雲城吹了這許久的冷風,心頭的火氣,分毫未減。

自從前次的事情,他傷了眼前的少年,心中有愧,所以一直克製守禮,不敢稍有逾矩,至多也就是偷親了幾次。

他把他當做掌心寶,小心疼惜愛護,生怕他受一點委屈,即便到了這一刻,他心裡恨得想要殺人,仍是努力壓抑著心頭的暴虐,想好生與他商談。

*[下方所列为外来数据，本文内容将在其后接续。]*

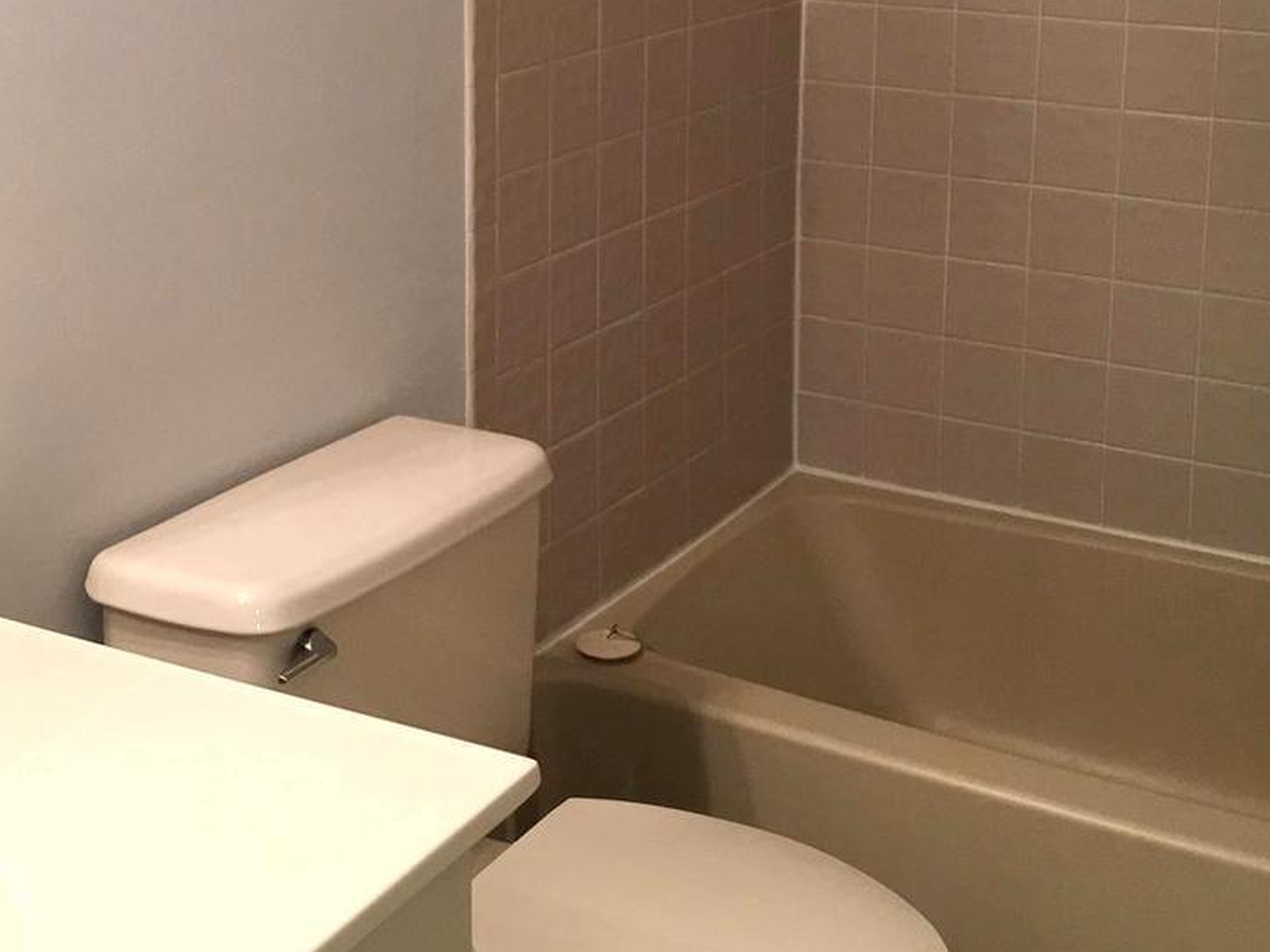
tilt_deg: -10.4
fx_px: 2128
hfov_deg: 33.1
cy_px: 123
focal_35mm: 58
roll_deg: -1.5
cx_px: 520
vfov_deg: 24.6
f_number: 2.2
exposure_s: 1/30
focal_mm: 4.15
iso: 80
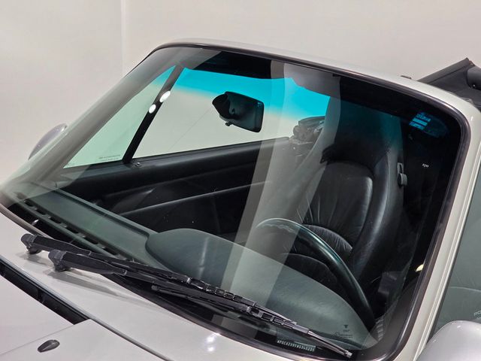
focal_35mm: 69
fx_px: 959
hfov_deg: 28.2
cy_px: 180
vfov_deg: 21.3
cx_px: 240
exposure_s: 1/120
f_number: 2.4
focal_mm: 7.9
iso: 200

他啞聲道:“本王不想傷你,你隻要說出那人是誰,本王絕不會怪罪於你。”

“……”

沈眠仍是皺眉道:“沈淮聽不明白王爺所言。”

男人平靜地點了點頭,忽然,他的眼神變得凶狠至極,一把握住沈眠瑩白的手腕,將人拖到懷裡。

他逼近沈眠,凝視那兩瓣格外嬌豔的櫻唇,低聲道:“本王問,是誰疼愛的你,你這唇,總不會是自己腫的。”

沈眠望著他,一雙桃花眼微微眯起,裡麵藏儘委屈,不信,還有憤慨,他問:“在王爺眼中,沈淮是這樣的人?”

雲城深吸一口氣,道:“是與不是,一驗便知。”

他捏著那隻細腕,徑自拽入內室,把人壓在桌子上,他武功極高,輕易壓製了沈眠的反抗,隻三兩下,便將他衣衫褪去,眼前的身軀白得似雪,晃人眼睛,每一寸都是精細打磨,瓷肌玉膚,直把人心魄都給奪去了。

沈眠見他看得失神,眼底劃過一抹得逞的笑。

魏霆待他那般溫柔,隻除了嘴唇親了太久,稍有些紅腫,彆的地方,卻是沒留下明顯的痕跡,所以他才敢抵死不認。

雲城的手指在他身體上撫過,天氣原本就冷,沈眠的脊背貼著桌布,那種絲綢雖然順滑,卻格外冰涼,他冷得打顫,隻咬緊牙關,任由男人替他“查驗”。

少年一貫是冷傲,不容他人折辱的脾性,此時此刻,卻乖順地任由自己對他的身體亂來,雲城卻並無竊喜,隻覺得滿嘴的苦澀。

過了許久,少年冷漠地問:“王爺可查驗完了。”

雲城沉默不語。他知道,他已經把懷中之人,徹底推開了。

或許正如那日在冷宮外,少年所說的那般——他們之間,本就是一場錯誤。

他這樣的人,本就不該學那些風花雪月,情情愛愛。